The way I did it was to make use of the SDL event queue, which is thread safe. I tell each thread to render a sub-rectangle of the full scene. Each thread allocates its own surface and fills it according to the sub-rectangle. When it is done, it uses SDL_PushEvent to put a SDL_UserEvent on the queue. The "main" thread simply calls SDL_WaitEvent, and waits for all the threads to complete drawing a frame before blitting all the surfaces to the screen.

500ms is nothing. Wait until you start writing all those really fancy effects [grin].
Yeah, I know 500ms is nothing, but I realized that the majority of it is in the ray-sphere intersection code, and I wanted to get that lower before I started adding effects into it.

Heh, I'll look at both of your solutions.

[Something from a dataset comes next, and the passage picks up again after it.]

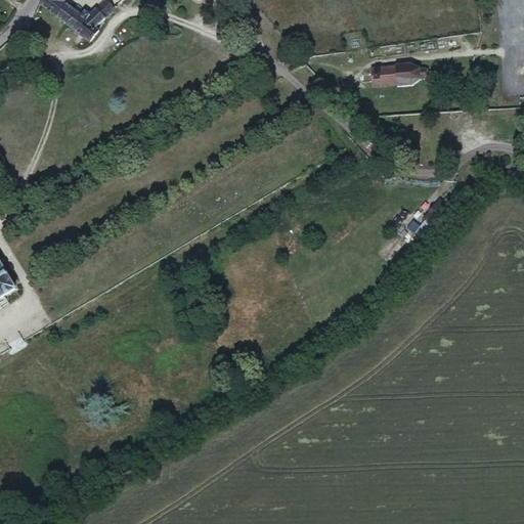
[(55,19),(68,4),(67,4),(66,5),(59,0),(42,0),(38,4),(38,5),(55,19)]
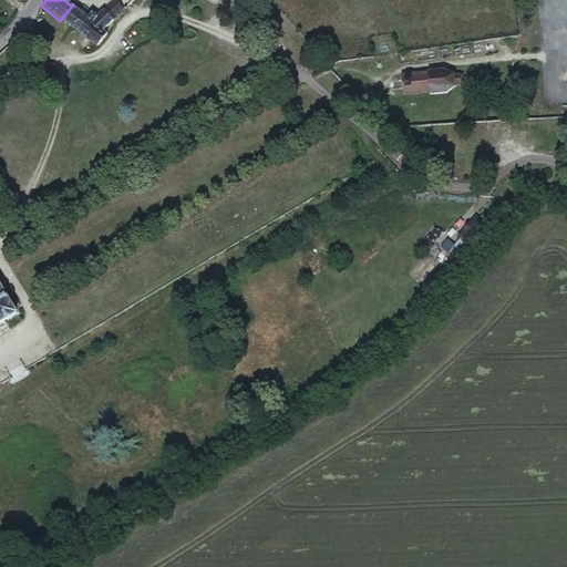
[(120,0),(115,0),(106,8),(114,17),(125,7),(120,0)]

A simple solution (since I don't care about the time it takes to draw to the screen, I'm just worried about the raw time), is that I draw to a buffer stored in memory.

So like this:

pixel[HEIGHT][WIDTH]

then in the loop, I would have

pixel[y][x] = phongshade();

and then draw the array later.

However, this doesn't seem to work at all.

So, now my question is how do I make this stuff accessible to both threads? I'm gonna debug my program more though, I'm not sure it even gets to try and access the first thread.

EDIT:

I see the problem now, the second thread ends early. Is this because I'm using the same function for both threads?